Powell’s determination to give the Foreign Service the tools it needed to accomplish its mission earned him the service’s admiration and loyalty. Hundreds of officers said that morale had not been that high since the days of George Shultz, President Ronald Reagan’s secretary of state. “Powell was the mayor of the building,” said Rena Bitter, who was a consular officer at the embassy in London when I first met her in 2003, and recently became assistant secretary of state for consular affairs. “People felt like they worked for him. They got the message that he cared about the institution. When people perceive loyalty from a leader, they are loyal, too.”

Another “factor the Foreign Service tends to look at in judging whether the secretary truly supports and believes in the service is the degree to which he or she relies on the career people,” said Tom Countryman, a former diplomat who was assistant secretary for international security and nonproliferation.
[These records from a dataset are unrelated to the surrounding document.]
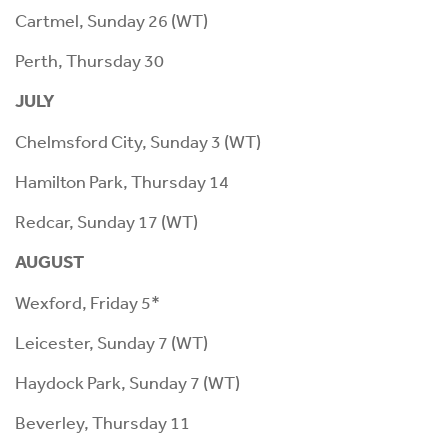
Cartmel, Sunday 26 (WT)
Perth, Thursday 30
JULY
Chelmsford City, Sunday 3 (WT)
Hamilton Park, Thursday 14
Redcar, Sunday 17 (WT)
AUGUST
Wexford, Friday 5*
Leicester, Sunday 7 (WT)
Haydock Park, Sunday 7 (WT)
Beverley, Thursday 11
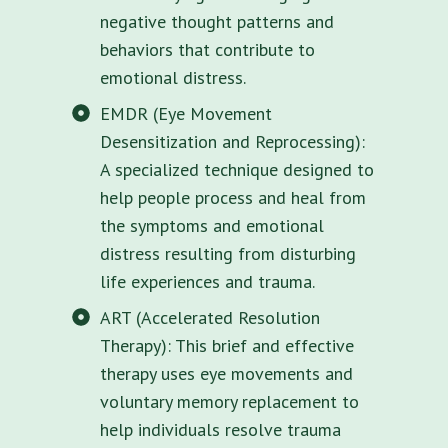
negative thought patterns and
behaviors that contribute to
emotional distress.
EMDR (Eye Movement
Desensitization and Reprocessing):
A specialized technique designed to
help people process and heal from
the symptoms and emotional
distress resulting from disturbing
life experiences and trauma.
ART (Accelerated Resolution
Therapy): This brief and effective
therapy uses eye movements and
voluntary memory replacement to
help individuals resolve trauma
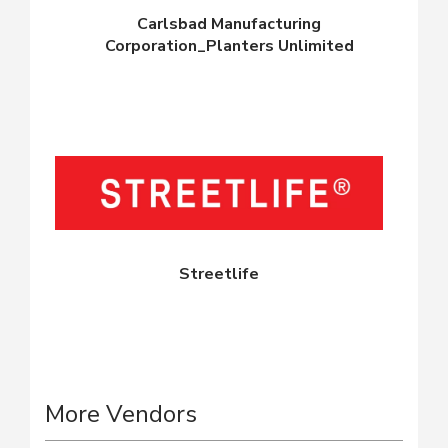
Carlsbad Manufacturing
Corporation_Planters Unlimited
Streetlife
More Vendors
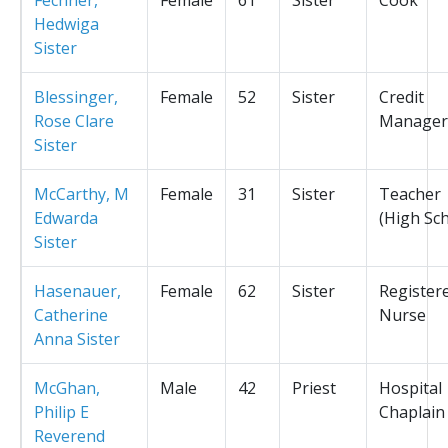
Hedwiga
Sister
Blessinger,
Female
52
Sister
Credit
Rose Clare
Manager
Sister
McCarthy, M
Female
31
Sister
Teacher
Edwarda
(High Sc
Sister
Hasenauer,
Female
62
Sister
Register
Catherine
Nurse
Anna Sister
McGhan,
Male
42
Priest
Hospital
Philip E
Chaplain
Reverend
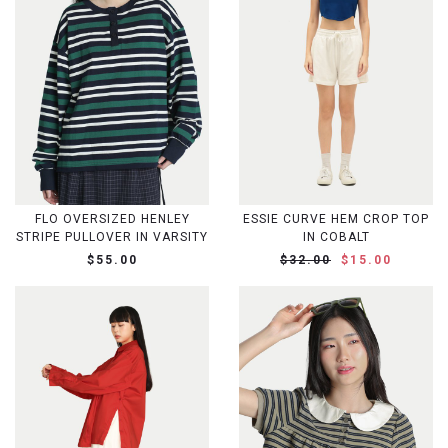
FLO OVERSIZED HENLEY
ESSIE CURVE HEM CROP TOP
STRIPE PULLOVER IN VARSITY
IN COBALT
$55.00
$32.00
$15.00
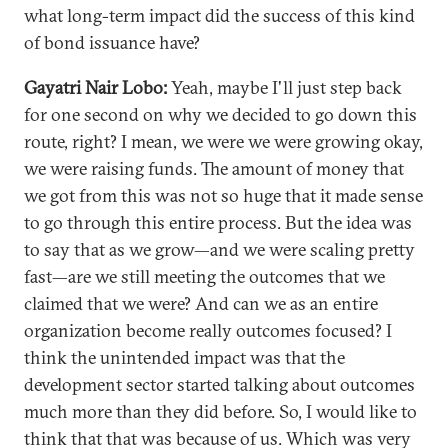
what long-term impact did the success of this kind
of bond issuance have?
Gayatri Nair Lobo:
Yeah, maybe I'll just step back
for one second on why we decided to go down this
route, right? I mean, we were we were growing okay,
we were raising funds. The amount of money that
we got from this was not so huge that it made sense
to go through this entire process. But the idea was
to say that as we grow—and we were scaling pretty
fast—are we still meeting the outcomes that we
claimed that we were? And can we as an entire
organization become really outcomes focused? I
think the unintended impact was that the
development sector started talking about outcomes
much more than they did before. So, I would like to
think that that was because of us. Which was very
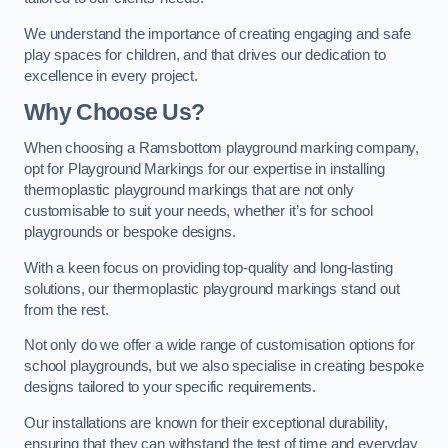
We understand the importance of creating engaging and safe
play spaces for children, and that drives our dedication to
excellence in every project.
Why Choose Us?
When choosing a Ramsbottom playground marking company,
opt for Playground Markings for our expertise in installing
thermoplastic playground markings that are not only
customisable to suit your needs, whether it’s for school
playgrounds or bespoke designs.
With a keen focus on providing top-quality and long-lasting
solutions, our thermoplastic playground markings stand out
from the rest.
Not only do we offer a wide range of customisation options for
school playgrounds, but we also specialise in creating bespoke
designs tailored to your specific requirements.
Our installations are known for their exceptional durability,
ensuring that they can withstand the test of time and everyday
On that front, Powell also scored high. “He worked with the institution and made the institution work,” said Richard Boucher, another former officer and State Department spokesman under Powell.

Visiting foreign countries with Powell was an experience like no other — both for us in the press corps and his staff. Thanks to his charisma, he won people over just by showing up. Yuri Kim, who did advance work on some of Powell’s trips and is now ambassador to Albania, said, “He would walk into a room or hotel lobby, and people would spontaneously get up and start applauding. They didn’t do it for the president, the vice president or anybody else I could see.” On the plane, Powell was disarming, down-to-earth, talkative and often funny, but he rarely spoke about policy — his favorite topics were history and old cars.
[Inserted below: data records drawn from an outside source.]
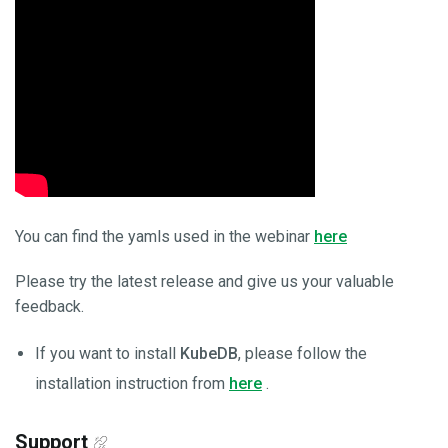
You can find the yamls used in the webinar
here
Please try the latest release and give us your valuable
feedback.
If you want to install
KubeDB
, please follow the
installation instruction from
here
.
Support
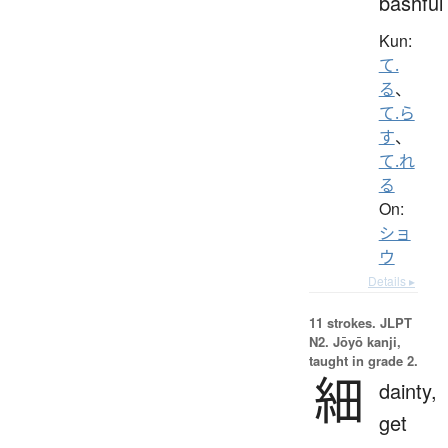
bashful
Kun:
て.
る
、
て.ら
す
、
て.れ
る
On:
ショ
ウ
Details ▸
11 strokes.
JLPT
N2. Jōyō kanji,
taught in grade 2.
細
dainty,
get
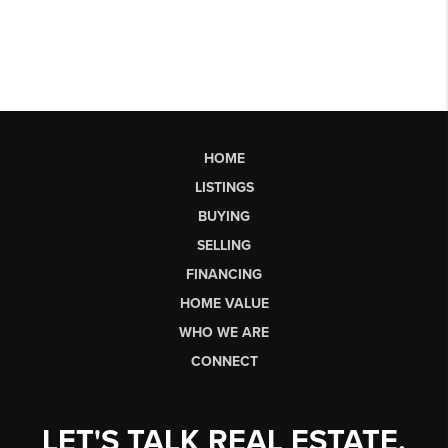
HOME
LISTINGS
BUYING
SELLING
FINANCING
HOME VALUE
WHO WE ARE
CONNECT
LET'S TALK REAL ESTATE.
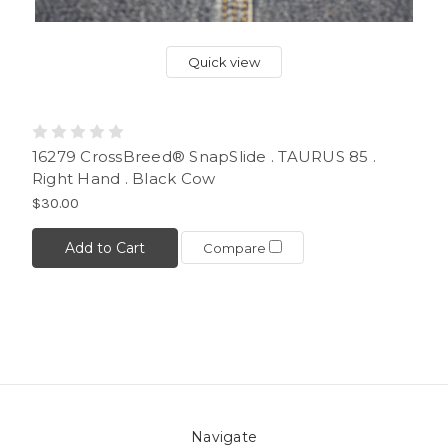
Quick view
16279 CrossBreed® SnapSlide . TAURUS 85 .
Right Hand . Black Cow
$30.00
Add to Cart
Compare
Navigate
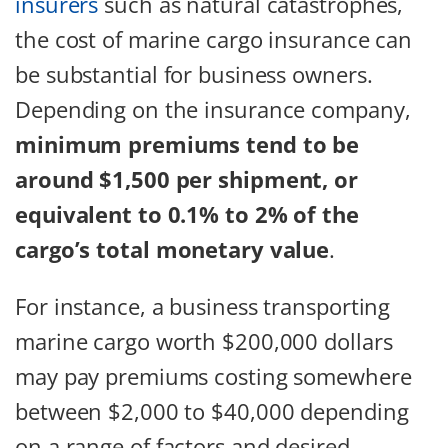
insurers
such as natural catastrophes,
the cost of marine cargo insurance can
be substantial for business owners.
Depending on the insurance company,
minimum premiums tend to be
around $1,500 per shipment, or
equivalent to 0.1% to 2% of the
cargo’s total monetary value
.
For instance, a business transporting
marine cargo worth $200,000 dollars
may pay premiums costing somewhere
between $2,000 to $40,000 depending
on a range of factors and desired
In the Bush administration, Vice President Dick Cheney and Defense Secretary Donald Rumsfeld often clashed with Powell on policy. “He has a very interesting cast of characters, and I think he’s had a hard time,” Madeleine Albright, Powell’s predecessor in the Clinton administration, told me when he was in office. “I got hammered early on for wanting to talk to the North Koreans,” Powell said during one of my visits with him after he left government. “Nobody had told me we weren’t going to talk to the North Koreans. What did we do a year later? Exactly what I suggested then.”

During the same interview for my book “America’s Other Army,” Powell said that what was interpreted by some as a policy disagreement over Iraq was actually an effort to exercise caution before going to war. He recalled asking Bush, “Have you thought about everything you are going to get in here? It will be hugely expensive, and it will suck the oxygen out of anything else we are doing. You are now the proud owner of 25 million people. You are the government.”
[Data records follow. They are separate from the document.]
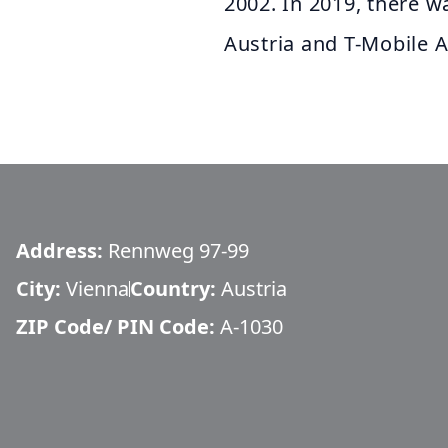
2002. In 2019, there 
Austria and T-Mobile A
Address:
Rennweg 97-99
City:
Vienna
Country:
Austria
ZIP Code/ PIN Code:
A-1030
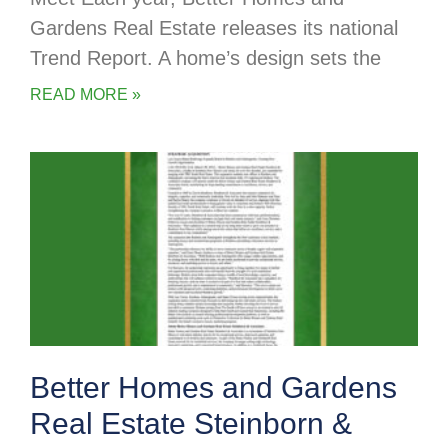
Gardens Real Estate releases its national
Trend Report. A home’s design sets the
READ MORE »
Better Homes and Gardens
Real Estate Steinborn &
William Burns, Powell’s assistant secretary of state for Near East affairs, told me in 2012 that there were “fairly fierce debates on how important it was to have a lot of company” going into Iraq. “The argument we tried to make was that the importance of having company going in had little to do with the immediate military challenge” of removing Saddam Hussein from power, said Burns, who is currently director of the CIA. “The biggest challenge was going to be the day after, and it was very obvious that the more company we had, the better we could manage the situation. It’s probably fair to say that the department was shunted to the side, but I don’t buy the argument that it was somehow an abdication on the part of Powell or anyone else. I don’t think that’s true. He fought hard.”

Powell understood the turf game in Washington as well as anyone and lamented the misperception that all diplomats are Democrats. He deemed many official policy meetings in the White House excruciating and “found it much easier to have a fulsome intellectual conversation” with Bush “when there was a smaller audience in the room or when we were alone, because he didn’t have to be presiding over something,” he told me in 2005.

“There is always a bias in Washington against the State Department, and when you have a very conservative Republican administration, it’s worse,” he said. “The perception is that diplomats are bad — they want to talk people into things, while soldiers fight or get ready to fight.”